Data items:
══════════════════════════════
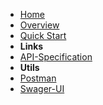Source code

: - [Home](../overview)
- [Overview](overview)
- [Quick Start](quick-start)
- **Links**
- [API-Specification](http://doc-api.omna.io)
- **Utils**
- [Postman](#)
- [Swager-UI](#)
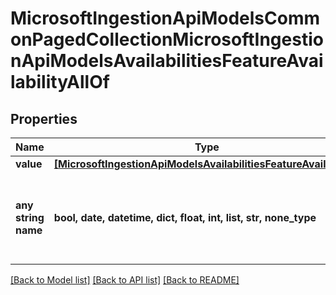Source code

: # MicrosoftIngestionApiModelsCommonPagedCollectionMicrosoftIngestionApiModelsAvailabilitiesFeatureAvailabilityAllOf


## Properties
Name | Type | Description | Notes
------------ | ------------- | ------------- | -------------
**value** | [**[MicrosoftIngestionApiModelsAvailabilitiesFeatureAvailability]**](MicrosoftIngestionApiModelsAvailabilitiesFeatureAvailability.md) |  | [optional] 
**any string name** | **bool, date, datetime, dict, float, int, list, str, none_type** | any string name can be used but the value must be the correct type | [optional]

[[Back to Model list]](../README.md#documentation-for-models) [[Back to API list]](../README.md#documentation-for-api-endpoints) [[Back to README]](../README.md)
══════════════════════════════
Problem to work on:
Rewrite the text lines of all the items above as a JSON list of strings, with one string per line and no blank lines. Omit the pictures from the answer.

Answer for this exercise:
[
  "Source code",
  ": - [Home](../overview)",
  "- [Overview](overview)",
  "- [Quick Start](quick-start)",
  "- **Links**",
  "- [API-Specification](http://doc-api.omna.io)",
  "- **Utils**",
  "- [Postman](#)",
  "- [Swager-UI](#)",
  "Source code",
  ": # MicrosoftIngestionApiModelsCommonPagedCollectionMicrosoftIngestionApiModelsAvailabilitiesFeatureAvailabilityAllOf",
  "## Properties",
  "Name | Type | Description | Notes",
  "------------ | ------------- | ------------- | -------------",
  "**value** | [**[MicrosoftIngestionApiModelsAvailabilitiesFeatureAvailability]**](MicrosoftIngestionApiModelsAvailabilitiesFeatureAvailability.md) |  | [optional] ",
  "**any string name** | **bool, date, datetime, dict, float, int, list, str, none_type** | any string name can be used but the value must be the correct type | [optional]",
  "[[Back to Model list]](../README.md#documentation-for-models) [[Back to API list]](../README.md#documentation-for-api-endpoints) [[Back to README]](../README.md)"
]